#### SOURCE MATERIAL:
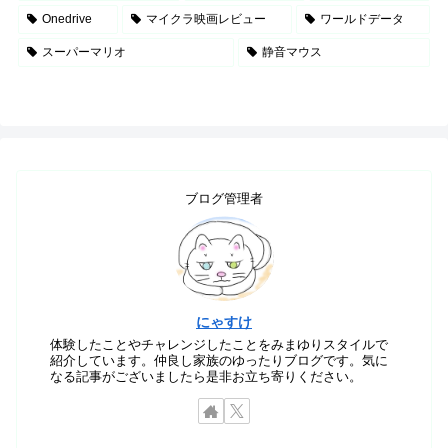
Onedrive
マイクラ映画レビュー
ワールドデータ
スーパーマリオ
静音マウス
ブログ管理者
にゃすけ
体験したことやチャレンジしたことをみまゆりスタイルで
紹介しています。仲良し家族のゆったりブログです。気に
なる記事がございましたら是非お立ち寄りください。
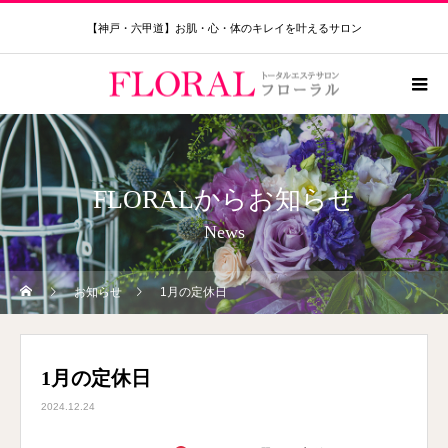
【神戸・六甲道】お肌・心・体のキレイを叶えるサロン
FLORALからお知らせ
News
お知らせ
1月の定休日
1月の定休日
2024.12.24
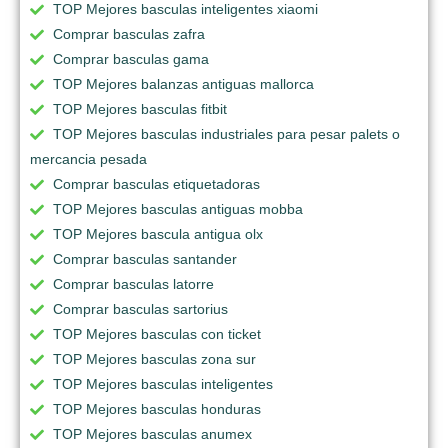
TOP Mejores basculas inteligentes xiaomi
Comprar basculas zafra
Comprar basculas gama
TOP Mejores balanzas antiguas mallorca
TOP Mejores basculas fitbit
TOP Mejores basculas industriales para pesar palets o
mercancia pesada
Comprar basculas etiquetadoras
TOP Mejores basculas antiguas mobba
TOP Mejores bascula antigua olx
Comprar basculas santander
Comprar basculas latorre
Comprar basculas sartorius
TOP Mejores basculas con ticket
TOP Mejores basculas zona sur
TOP Mejores basculas inteligentes
TOP Mejores basculas honduras
TOP Mejores basculas anumex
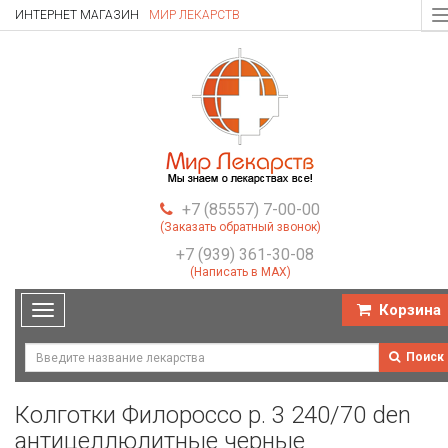
ИНТЕРНЕТ МАГАЗИН
МИР ЛЕКАРСТВ
T
n
+7 (85557) 7-00-00
(Заказать обратный звонок)
+7 (939) 361-30-08
(Написать в MAX)
Корзина
Toggle
navigation
Поиск
Колготки Филороссо р. 3 240/70 den
антицеллюлитные черные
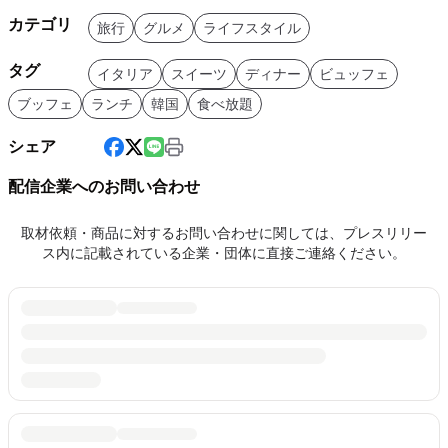
カテゴリ
旅行
グルメ
ライフスタイル
タグ
イタリア
スイーツ
ディナー
ビュッフェ
ブッフェ
ランチ
韓国
食べ放題
シェア
配信企業へのお問い合わせ
取材依頼・商品に対するお問い合わせに関しては、プレスリリー
ス内に記載されている企業・団体に直接ご連絡ください。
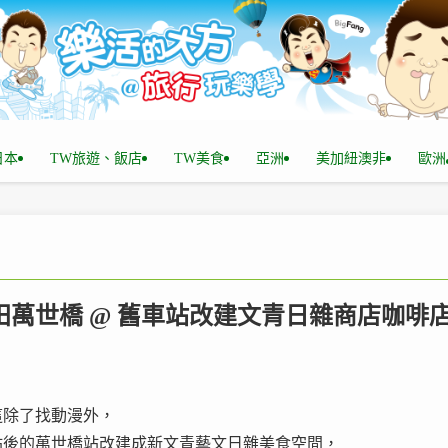
n日本
TW旅遊、飯店
TW美食
亞洲
美加紐澳非
歐洲
te神田萬世橋 @ 舊車站改建文青日雜商店咖啡
這除了找動漫外，
封站後的萬世橋站改建成新文青藝文日雜美食空間，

#### WHAT THIS TASK INVOLVES:
Reproduce the text of the material above line for line, exactly as it appears, and leave out the picture markers.

#### PROBLEM SOLUTION:
Onedrive
マイクラ映画レビュー
ワールドデータ
スーパーマリオ
静音マウス
ブログ管理者
にゃすけ
体験したことやチャレンジしたことをみまゆりスタイルで
紹介しています。仲良し家族のゆったりブログです。気に
なる記事がございましたら是非お立ち寄りください。
【神戸・六甲道】お肌・心・体のキレイを叶えるサロン
FLORALからお知らせ
News
お知らせ
1月の定休日
1月の定休日
2024.12.24
TOP Mejores basculas inteligentes xiaomi
Comprar basculas zafra
Comprar basculas gama
TOP Mejores balanzas antiguas mallorca
TOP Mejores basculas fitbit
TOP Mejores basculas industriales para pesar palets o
mercancia pesada
Comprar basculas etiquetadoras
TOP Mejores basculas antiguas mobba
TOP Mejores bascula antigua olx
Comprar basculas santander
Comprar basculas latorre
Comprar basculas sartorius
TOP Mejores basculas con ticket
TOP Mejores basculas zona sur
TOP Mejores basculas inteligentes
TOP Mejores basculas honduras
TOP Mejores basculas anumex
ИНТЕРНЕТ МАГАЗИН
МИР ЛЕКАРСТВ
T
n
+7 (85557) 7-00-00
(Заказать обратный звонок)
+7 (939) 361-30-08
(Написать в MAX)
Корзина
Toggle
navigation
Поиск
Колготки Филороссо р. 3 240/70 den
антицеллюлитные черные
カテゴリ
旅行
グルメ
ライフスタイル
タグ
イタリア
スイーツ
ディナー
ビュッフェ
ブッフェ
ランチ
韓国
食べ放題
シェア
配信企業へのお問い合わせ
取材依頼・商品に対するお問い合わせに関しては、プレスリリー
ス内に記載されている企業・団体に直接ご連絡ください。
n日本
TW旅遊、飯店
TW美食
亞洲
美加紐澳非
歐洲
te神田萬世橋 @ 舊車站改建文青日雜商店咖啡
這除了找動漫外，
封站後的萬世橋站改建成新文青藝文日雜美食空間，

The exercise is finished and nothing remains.